▶ [Entries supplied]
◇ ◇ ◇

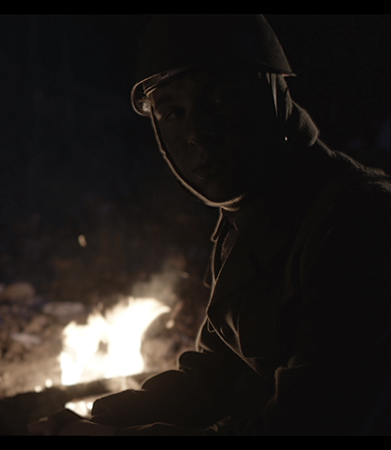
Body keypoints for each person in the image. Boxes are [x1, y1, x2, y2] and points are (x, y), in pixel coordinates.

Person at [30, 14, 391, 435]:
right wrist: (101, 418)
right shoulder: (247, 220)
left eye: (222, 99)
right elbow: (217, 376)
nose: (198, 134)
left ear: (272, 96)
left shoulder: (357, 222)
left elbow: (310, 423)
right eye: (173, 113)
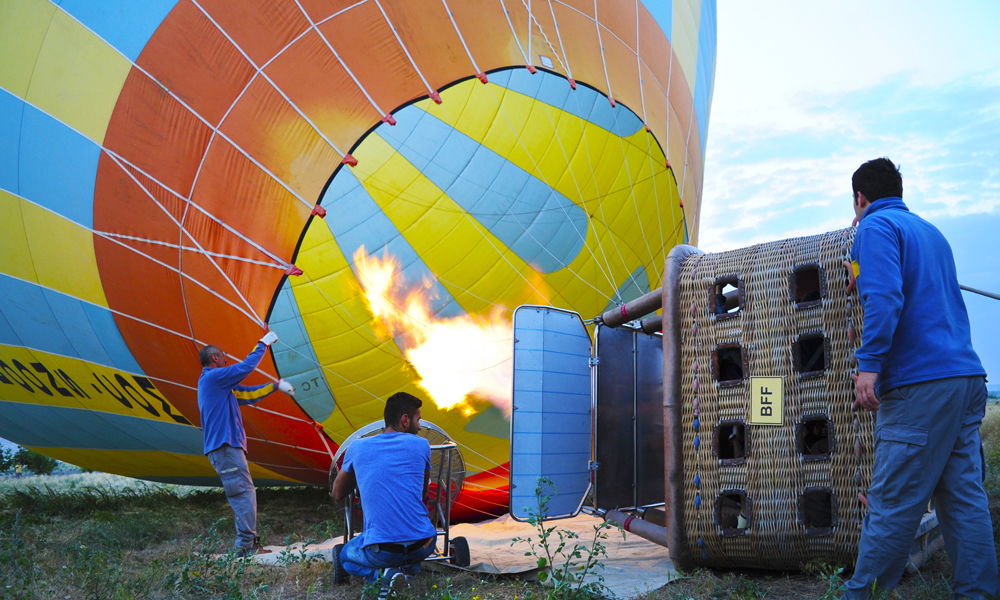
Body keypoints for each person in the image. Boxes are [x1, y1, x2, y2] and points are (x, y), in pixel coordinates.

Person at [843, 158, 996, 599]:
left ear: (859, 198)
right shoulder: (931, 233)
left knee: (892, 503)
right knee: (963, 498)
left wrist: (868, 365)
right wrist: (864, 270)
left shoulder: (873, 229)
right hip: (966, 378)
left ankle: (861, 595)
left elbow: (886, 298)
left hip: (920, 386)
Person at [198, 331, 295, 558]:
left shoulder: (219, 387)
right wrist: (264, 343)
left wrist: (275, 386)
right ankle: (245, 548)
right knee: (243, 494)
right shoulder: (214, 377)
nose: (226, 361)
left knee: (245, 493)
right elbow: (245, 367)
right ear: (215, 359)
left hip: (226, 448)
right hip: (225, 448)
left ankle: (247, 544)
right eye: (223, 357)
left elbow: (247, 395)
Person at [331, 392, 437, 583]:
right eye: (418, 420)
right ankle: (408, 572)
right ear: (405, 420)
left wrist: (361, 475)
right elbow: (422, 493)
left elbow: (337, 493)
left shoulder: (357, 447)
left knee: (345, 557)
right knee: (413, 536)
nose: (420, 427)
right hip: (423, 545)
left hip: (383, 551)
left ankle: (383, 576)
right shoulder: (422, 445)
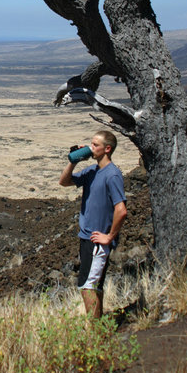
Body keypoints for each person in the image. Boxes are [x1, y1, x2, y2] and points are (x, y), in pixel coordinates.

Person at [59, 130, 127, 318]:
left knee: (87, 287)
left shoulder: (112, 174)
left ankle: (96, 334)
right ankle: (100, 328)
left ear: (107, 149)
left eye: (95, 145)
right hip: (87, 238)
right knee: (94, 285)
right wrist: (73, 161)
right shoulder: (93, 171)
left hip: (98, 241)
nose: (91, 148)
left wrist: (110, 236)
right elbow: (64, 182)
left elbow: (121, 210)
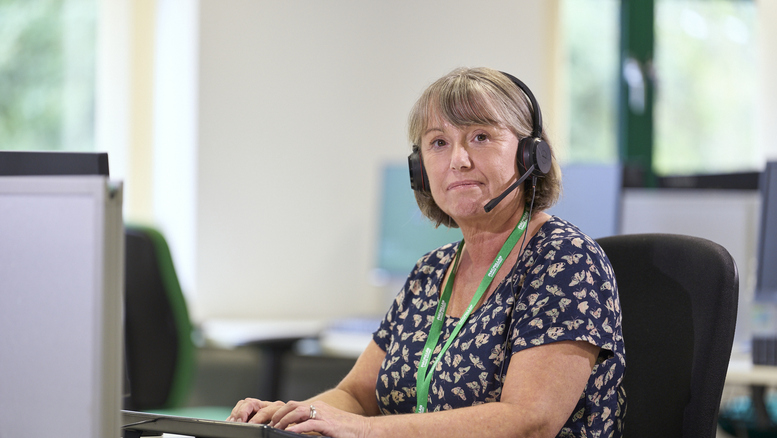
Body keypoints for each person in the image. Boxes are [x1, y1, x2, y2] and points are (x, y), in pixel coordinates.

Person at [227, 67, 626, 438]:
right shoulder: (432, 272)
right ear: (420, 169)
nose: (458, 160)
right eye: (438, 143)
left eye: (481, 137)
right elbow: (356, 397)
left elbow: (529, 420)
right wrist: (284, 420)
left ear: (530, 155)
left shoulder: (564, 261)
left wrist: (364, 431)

◇ ◇ ◇

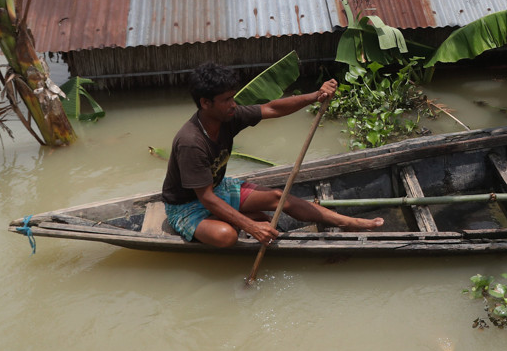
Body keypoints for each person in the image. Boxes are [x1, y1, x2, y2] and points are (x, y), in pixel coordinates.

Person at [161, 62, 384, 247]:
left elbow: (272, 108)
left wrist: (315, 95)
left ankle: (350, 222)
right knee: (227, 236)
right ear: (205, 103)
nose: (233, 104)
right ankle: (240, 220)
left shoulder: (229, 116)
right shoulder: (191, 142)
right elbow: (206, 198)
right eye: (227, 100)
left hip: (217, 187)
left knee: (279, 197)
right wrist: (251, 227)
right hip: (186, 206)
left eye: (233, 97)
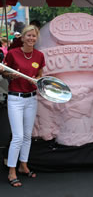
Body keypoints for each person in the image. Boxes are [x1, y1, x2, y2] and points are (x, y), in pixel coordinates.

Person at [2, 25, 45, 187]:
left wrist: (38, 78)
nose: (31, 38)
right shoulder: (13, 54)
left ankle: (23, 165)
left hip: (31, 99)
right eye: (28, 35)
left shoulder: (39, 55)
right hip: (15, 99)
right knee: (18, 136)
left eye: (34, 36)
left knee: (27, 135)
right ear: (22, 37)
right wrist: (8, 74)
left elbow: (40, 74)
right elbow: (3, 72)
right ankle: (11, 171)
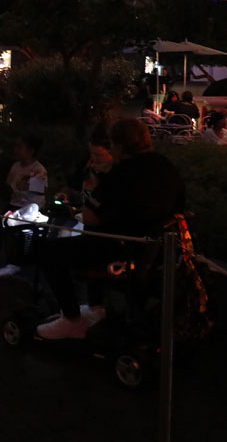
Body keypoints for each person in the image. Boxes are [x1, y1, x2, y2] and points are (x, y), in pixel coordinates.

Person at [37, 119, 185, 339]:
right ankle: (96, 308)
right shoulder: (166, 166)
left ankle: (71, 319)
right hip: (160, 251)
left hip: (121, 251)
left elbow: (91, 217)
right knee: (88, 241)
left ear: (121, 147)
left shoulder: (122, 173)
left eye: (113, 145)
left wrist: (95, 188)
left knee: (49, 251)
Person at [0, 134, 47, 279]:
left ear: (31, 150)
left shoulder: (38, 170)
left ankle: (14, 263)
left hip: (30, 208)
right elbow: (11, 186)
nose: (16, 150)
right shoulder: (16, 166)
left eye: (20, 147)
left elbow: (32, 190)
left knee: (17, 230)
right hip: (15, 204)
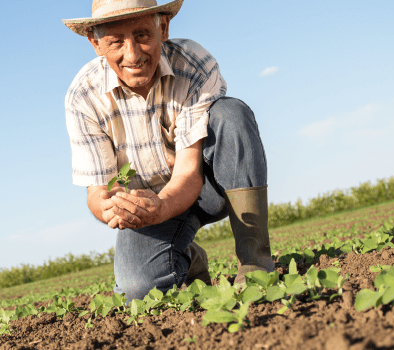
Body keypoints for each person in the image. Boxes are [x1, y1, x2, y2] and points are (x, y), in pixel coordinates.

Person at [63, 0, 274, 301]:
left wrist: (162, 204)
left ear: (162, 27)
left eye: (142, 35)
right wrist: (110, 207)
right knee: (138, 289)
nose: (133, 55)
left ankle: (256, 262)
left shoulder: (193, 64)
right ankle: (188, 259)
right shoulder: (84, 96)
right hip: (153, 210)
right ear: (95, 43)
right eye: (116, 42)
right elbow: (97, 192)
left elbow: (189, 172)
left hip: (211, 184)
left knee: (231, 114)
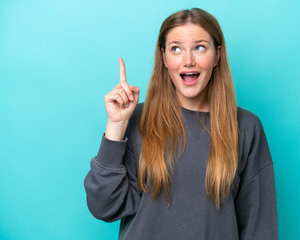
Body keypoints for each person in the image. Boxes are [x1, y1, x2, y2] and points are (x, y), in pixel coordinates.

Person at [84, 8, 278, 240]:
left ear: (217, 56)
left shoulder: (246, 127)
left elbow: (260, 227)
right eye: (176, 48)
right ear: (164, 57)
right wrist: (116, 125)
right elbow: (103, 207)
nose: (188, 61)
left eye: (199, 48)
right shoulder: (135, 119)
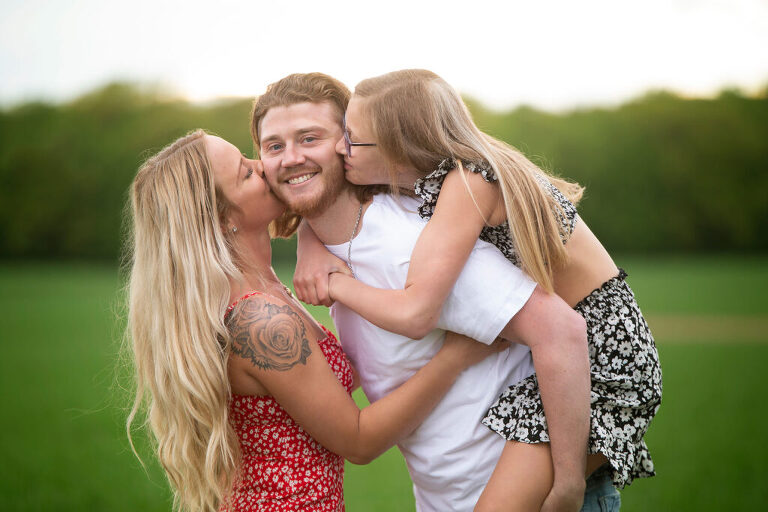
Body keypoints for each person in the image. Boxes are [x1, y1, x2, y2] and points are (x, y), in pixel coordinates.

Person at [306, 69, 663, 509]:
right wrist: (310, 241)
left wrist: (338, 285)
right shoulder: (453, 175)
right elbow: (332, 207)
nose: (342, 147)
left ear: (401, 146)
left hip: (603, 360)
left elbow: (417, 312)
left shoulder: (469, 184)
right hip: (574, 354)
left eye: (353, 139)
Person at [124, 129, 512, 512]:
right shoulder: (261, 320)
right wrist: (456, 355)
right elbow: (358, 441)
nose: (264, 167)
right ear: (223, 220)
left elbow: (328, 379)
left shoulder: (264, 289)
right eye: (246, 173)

◇ ◇ ◇

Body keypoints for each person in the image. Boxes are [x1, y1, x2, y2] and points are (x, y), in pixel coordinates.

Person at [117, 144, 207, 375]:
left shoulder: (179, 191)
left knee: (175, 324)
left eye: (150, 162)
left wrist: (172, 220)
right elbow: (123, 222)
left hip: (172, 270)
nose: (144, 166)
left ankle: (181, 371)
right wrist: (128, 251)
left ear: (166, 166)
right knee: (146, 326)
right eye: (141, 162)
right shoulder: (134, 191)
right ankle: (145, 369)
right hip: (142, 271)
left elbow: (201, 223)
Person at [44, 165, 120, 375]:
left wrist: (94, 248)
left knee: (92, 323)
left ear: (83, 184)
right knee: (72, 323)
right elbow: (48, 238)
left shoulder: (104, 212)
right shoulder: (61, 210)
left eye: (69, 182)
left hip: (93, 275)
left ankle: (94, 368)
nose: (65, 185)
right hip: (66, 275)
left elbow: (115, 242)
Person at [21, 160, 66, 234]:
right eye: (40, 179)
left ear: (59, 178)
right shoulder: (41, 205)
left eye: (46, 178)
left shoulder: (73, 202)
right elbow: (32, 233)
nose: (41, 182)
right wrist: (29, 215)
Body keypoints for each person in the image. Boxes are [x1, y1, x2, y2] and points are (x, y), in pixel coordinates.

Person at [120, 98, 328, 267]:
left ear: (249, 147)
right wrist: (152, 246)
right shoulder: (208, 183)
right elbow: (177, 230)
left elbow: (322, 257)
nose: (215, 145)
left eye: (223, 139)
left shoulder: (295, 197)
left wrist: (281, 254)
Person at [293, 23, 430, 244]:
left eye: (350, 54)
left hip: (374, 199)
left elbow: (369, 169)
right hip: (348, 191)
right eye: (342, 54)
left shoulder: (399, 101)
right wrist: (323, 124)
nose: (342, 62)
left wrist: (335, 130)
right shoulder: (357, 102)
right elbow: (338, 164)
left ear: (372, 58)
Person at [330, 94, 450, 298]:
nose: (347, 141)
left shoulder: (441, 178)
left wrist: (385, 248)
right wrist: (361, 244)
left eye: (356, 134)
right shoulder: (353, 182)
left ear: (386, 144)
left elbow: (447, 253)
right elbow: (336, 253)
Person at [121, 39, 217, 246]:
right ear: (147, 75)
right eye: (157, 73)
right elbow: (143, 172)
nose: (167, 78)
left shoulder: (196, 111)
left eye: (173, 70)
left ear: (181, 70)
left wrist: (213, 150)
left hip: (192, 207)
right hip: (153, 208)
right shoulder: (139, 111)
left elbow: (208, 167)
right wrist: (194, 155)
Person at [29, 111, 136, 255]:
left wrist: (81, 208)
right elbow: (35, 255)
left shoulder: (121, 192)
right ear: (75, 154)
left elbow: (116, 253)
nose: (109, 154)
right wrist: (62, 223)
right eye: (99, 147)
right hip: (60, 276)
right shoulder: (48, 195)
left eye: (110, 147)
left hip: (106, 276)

◇ ◇ ◇

▶ [What the task asks]
Transcribe the listing above exactly, but only from the line with "left elbow: (91, 217)" through the line with "right hip: (574, 354)". Include both of those lines and omit the pictures.

▶ [Result for this exercise]
left elbow: (91, 217)
right knee: (88, 241)
left ear: (121, 147)
left shoulder: (122, 173)
left eye: (113, 145)
left wrist: (95, 188)
left knee: (49, 251)
Person at [0, 134, 47, 279]:
left ear: (31, 150)
left shoulder: (38, 170)
left ankle: (14, 263)
left hip: (30, 208)
right elbow: (11, 186)
nose: (16, 150)
right shoulder: (16, 166)
left eye: (20, 147)
left elbow: (32, 190)
left knee: (17, 230)
right hip: (15, 204)
Body keypoints for each person in the image. Boxes are [x1, y1, x2, y2] and points are (x, y), in pixel coordinates.

Person at [63, 0, 274, 301]:
left wrist: (162, 204)
left ear: (162, 27)
left eye: (142, 35)
right wrist: (110, 207)
right knee: (138, 289)
nose: (133, 55)
left ankle: (256, 262)
left shoulder: (193, 64)
right ankle: (188, 259)
right shoulder: (84, 96)
right hip: (153, 210)
right ear: (95, 43)
right eye: (116, 42)
right elbow: (97, 192)
left elbow: (189, 172)
left hip: (211, 184)
left knee: (231, 114)
Body keypoints for each person in the image. Boxes are [x1, y1, x2, y2] and points are (x, y), in pixel coordinates.

Person at [84, 8, 278, 240]:
left ear: (217, 56)
left shoulder: (246, 127)
left elbow: (260, 227)
right eye: (176, 48)
right ear: (164, 57)
right wrist: (116, 125)
right elbow: (103, 207)
nose: (188, 61)
left eye: (199, 48)
right shoulder: (135, 119)
Body keypoints for each person in the image. Boxes are [x1, y1, x2, y2] and points are (x, y), in pixel coordinates.

Person at [306, 69, 663, 509]:
right wrist: (310, 241)
left wrist: (338, 285)
right shoulder: (453, 175)
right elbow: (332, 207)
nose: (342, 147)
left ear: (401, 146)
left hip: (603, 360)
left elbow: (417, 312)
left shoulder: (469, 184)
right hip: (574, 354)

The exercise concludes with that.